Reading over requests from literary agents, editors, and even mentors to contests like Pitch Wars, I’ve noticed a pattern in which LGBTQ characters and stories are sought – with the caveat in romance that sexuality should be secondary to the story. Now, I contain in my head a font of knowledge about the history of lesbian romance publishing and the origins of m/m romance. I understand that some of this has to do with decades in which coming out narratives comprised the bulk of gay and lesbian romance. I get that the fanfic origins of m/m romance led to some serious questions over how a character understands their sexual identity, to some flat characters who can’t talk or think about anything other than whether or not they’re gay, and that spawned some intense psychoanalytic research on what it means to write and consume those stories. I’m also not naive to the reality that publishers need to ensure books sell, and a lot of their “wishlists” are driven by the market.

But here in 2019, is sexual identity merely a background characteristic of queer people? Do we live in a world where people fall in love, regardless of gender, and are fine with however things shake out? Do we live in a world where onlookers do not judge couples by their gender presentation, and the law equally protects all? Until the answers to all those questions are yes, there is still value in allowing queer characters to be wholly queer. Sandy Lowe, senior editor for Bold Strokes Books, wrote a blog post about why she doesn’t think we should write for a post-gay world back in 2016, and I think she’s still right in 2019.

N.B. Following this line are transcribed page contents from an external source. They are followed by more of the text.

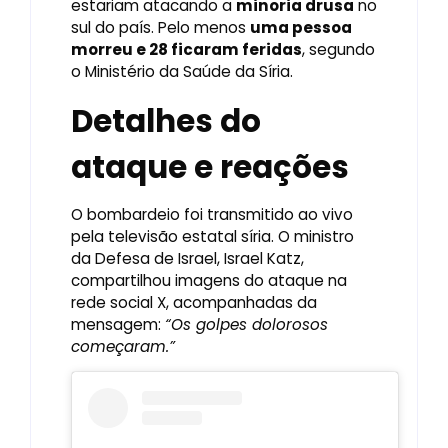
estariam atacando a
minoria drusa
no
sul do país. Pelo menos
uma pessoa
morreu e 28 ficaram feridas
, segundo
o Ministério da Saúde da Síria.
Detalhes do
ataque e reações
O bombardeio foi transmitido ao vivo
pela televisão estatal síria. O ministro
da Defesa de Israel, Israel Katz,
compartilhou imagens do ataque na
rede social X, acompanhadas da
mensagem:
“Os golpes dolorosos
começaram.”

Just as my daily experiences are shaped by being a woman, they are also shaped by being queer. Although I am a lesbian-identified cis person, I am married to someone whose pronouns vary and who describes their own identity alternatively as nonbinary, queer, and trans. Our daily lives, and the daily life of LGBTIQA people more generally, are shaped by whether or not we live in a community with people who look and act like us or who stare at us aghast, by looking for gender-neutral restrooms, by the language people use to describe love and romance and significant others, by the acceptance or rejection we experience from our families, by how well our health care providers understand our bodies and sex lives, by whether our health insurance even covers the kind of medical procedures and prescriptions we need, by suicide statistics, by homophobic churches, by not seeing ourselves on television, and on and on. Some of these issues are more pertinent to trans, nonbinary, and intersex people, sure, and I don’t mean to conflate us all. Some are also not unique to the queer community. I merely mean to point out that when folks in the literary world say, “I’d really like it if being LGBT wasn’t central to the character,” what I hear is a fundamental misunderstanding of how being LGBTIQA already is central to real people and often leaves its mark on every fiber of a person’s body, mind, and soul.

Until the world is full of Jonathan Van Nesses and all our social issues resolved, I’m content to continue writing characters with a range of sexualities and gender identities, whose experiences range from easy acceptance of themselves to struggling with society and self-love. I’m content to continue writing about the personal and social issues my loved ones and I have experienced, but to make sure that in my books, as so often doesn’t happen in real life, we always get a happy ending that reaffirms the beauty in who we are.